## Excerpt provided
####################

STM/STS measurements: flower-shaped domains in trilayer graphene
To obtain detailed information about the morphology of the graphene trilayer, STM images of different surface regions were also acquired. Figure 2(a) shows typical STM images of the as-grown trilayer graphene. The graphene layers covered the large, atomically flat terraces that have surface areas of a few square micrometers. However, bright stripes, the so called wrinkles, appeared randomly along the step edges and across terraces and could also terminate on terraces, as well at the step edges. These wrinkle features were attributed to the 2D compressive stresses that developed upon cooling from the growth temperature. These features are consistent with the wrinkles reported in earlier studies of epitaxial graphene on C-face SiC20: Figure 2(b) is a high-resolution STM image of trilayer graphene in which the underlying (6 × 6) phase is completely hidden beneath the carbon lattice. The periodicity of this structure is equal to 2.5 Å, which is in good agreement with the (1 × 1) graphene lattice14,32. This graphene lattice appears triangular, indicating that only one of the two graphene atomic sublattices was imaged, due to the ABA Bernal stacking or ABC rhombohedral stacking between the three graphene layers.

####################

## Information shown
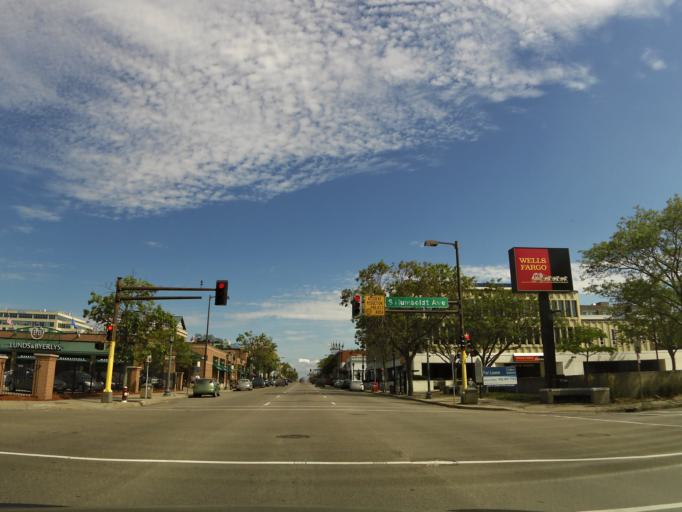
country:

####################

## Required task A
In the trilayer graphene passage, shorten the paragraph beginning "To obtain detailed information about the morphology" into a bulleted list that keeps its main facts.
## Required task B
According to the trilayer graphene passage, what were the wrinkles attributed to?
## Required task C
Write the next few sentences of the trilayer graphene passage, starting after its last sentence.

## Expected output A
- STM images of different surface regions were taken to study the shape and structure of the graphene trilayer.
- The as-grown graphene covered large, atomically flat terraces a few square micrometers in area.
- Bright stripes called wrinkles appeared randomly along step edges and across terraces, and could end on terraces or at step edges.
- The wrinkles were attributed to 2D compressive stresses that developed on cooling from the growth temperature. This matches earlier reports on epitaxial graphene on C-face SiC.
- A high-resolution image showed the carbon lattice completely hiding the underlying (6 × 6) phase.
- The lattice had a periodicity of 2.5 Å, in good agreement with the (1 × 1) graphene lattice.
- The lattice looked triangular, which means only one of the two atomic sublattices was imaged. This is due to ABA Bernal or ABC rhombohedral stacking of the three layers.

## Expected output B
They were attributed to 2D compressive stresses that developed during cooling from the growth temperature.

## Expected output C
When the trilayer graphene was imaged, various linear defects were found over the surface. We revealed two interesting types of protrusion: isolated wrinkles and flower-shaped domains. Figure 2(c) shows STM images of an isolated wrinkle structure on trilayer graphene. The graphene layer appears corrugated with nearly periodic ripples of nanometer wavelength. The average width of these ripples was estimated to be about 2 nm, and their height usually on the order of 200 pm. It is worth noting that the observed graphene wrinkles were often found to be accompanied by small corrugations (ripples) known to be intrinsic to graphene17. Fourier transform of the STM images (shown as insets) of Figure 2(c) showed that the surface exhibited an ordered structure with (1 × 1) symmetry of the graphene layer. From the FTs, we measured spatial periodicities of 2.5 Å for the surface. Figures 2(d) and (e) show a large STM image where we identified three interconnected flower-shaped domains. The average width of the middle of the flower was estimated to be about 15 nm, and their height usually less than 25 pm. The spiral form of the flower-shaped domains is attributed to the presence of a localized defect of the graphene layer which forms at the six-fold scattering center of the defects, such as networks of partial dislocations between ABA and ABC stacking in trilayer graphene.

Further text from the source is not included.